The CARE-supported Primary Health Care Clinic in Twic East remains open despite the escalating violence which has spread to half of Sudan's 10 states over the past weeks. “The clinic is treating anyone who can reach the facility,” said County Health Director James Magok on Tuesday, December 24. “I collected wounded, three of them ... Those who are wounded come from Bor into Panyagor now.”
Bor, about 108 kilometres south of Panyagor and the clinic, is the state capital of Jonglei, one of South Sudan’s most troubled states. Bor has been the scene of intense fighting in recent days, with at least 17,000 people taking refuge at the United Nations base there.
“We are providing first aid, because that is what they need. The whole clinic is open. There are three emergency rooms because of the needs. But community members are worried, they are afraid to come. It is only those who are seriously ill who come to the clinic,” said Magok adding, “We are all working. All 16 health facilities are working in Twic East.”
Asked if women were accessing the clinic’s maternity centre, Magok said, “For the past two days they haven’t come; they are worried. Only those who have difficulties to give birth and those who are severely sick are with us now. The women, they come in the morning for medication and they walk back. People don’t know when they might be attacked.”
The normally busy clinic was almost empty early afternoon on Tuesday. On an average day they attend to 150 patients. Eighty percent are cases of malaria and most cases involve children, followed by women and then men. The clinic also routinely treats many cases of diarrhoea, upper respiratory infection and pneumonia, especially children who are ill.
Even before the current upsurge in violence, South Sudan had one of the highest maternal and infant mortality rates in the world.
During a recent interview, Twic East County Commissioner Dau Akoi Jurkuch called CARE “the mother organization” in the county. “CARE has been here since 1998 and is supporting the health sector. We seconded the staff to CARE” and CARE helps train and manage them, he said. “Nurses, community health workers, lab technicians, and midwives or TBAs – traditional birth assistants; the most important health workers are the ones seconded to CARE. They are the best trained nurses and technicians and support staff,” said Akoi.
He also said the organization’s peace building efforts in Twic East are important. So far the area has avoided most of the violence that has brought pain and havoc to many areas of the country.
“CARE has coordinated a number of workshops promoting peace, with participation of women and youths and civil society organizations,” said Akoi. “It definitely is very important. When you come out from the war most people are traumatized. So when you are doing a peace building workshop it is like providing counselling to the community.”
CARE has been working closely with the county for 15 years and supporting its health system for the past nine years. CARE supports a total of 29 clinics in Jonglei. The health program is complimented by separate multi-sector development projects that include water and sanitation, livelihoods and food security components. CARE also encourages women’s participation and economic empowerment by showing them how to set up and manage their own Village Savings & Loan Associations in Twic East, as well as in Upper Nile and Unity states.

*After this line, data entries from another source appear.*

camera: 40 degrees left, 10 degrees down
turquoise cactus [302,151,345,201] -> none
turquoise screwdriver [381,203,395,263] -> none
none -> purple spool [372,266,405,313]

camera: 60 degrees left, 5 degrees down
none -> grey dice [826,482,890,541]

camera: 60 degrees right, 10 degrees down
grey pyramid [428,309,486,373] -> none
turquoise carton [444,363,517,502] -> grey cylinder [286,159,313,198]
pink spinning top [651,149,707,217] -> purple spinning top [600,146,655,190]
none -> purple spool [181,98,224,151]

The most recent addition to our programming in Jonglei is an initiative to prevent gender-based violence, and we also handed over 65 shelters for vulnerable families in Bor in November.
We are assessing our response to the current crisis, in addition to continuing our on-going programs where possible.
We are concerned that the insecurity makes it even more difficult for women to access health care services, putting mothers and children at even greater risk. We urge all parties in the fighting to end the violence and ensure the protection of civilians. In times of conflict, women and girls are particularly at risk. It is crucial that acts of sexual and gender-based violence are prevented.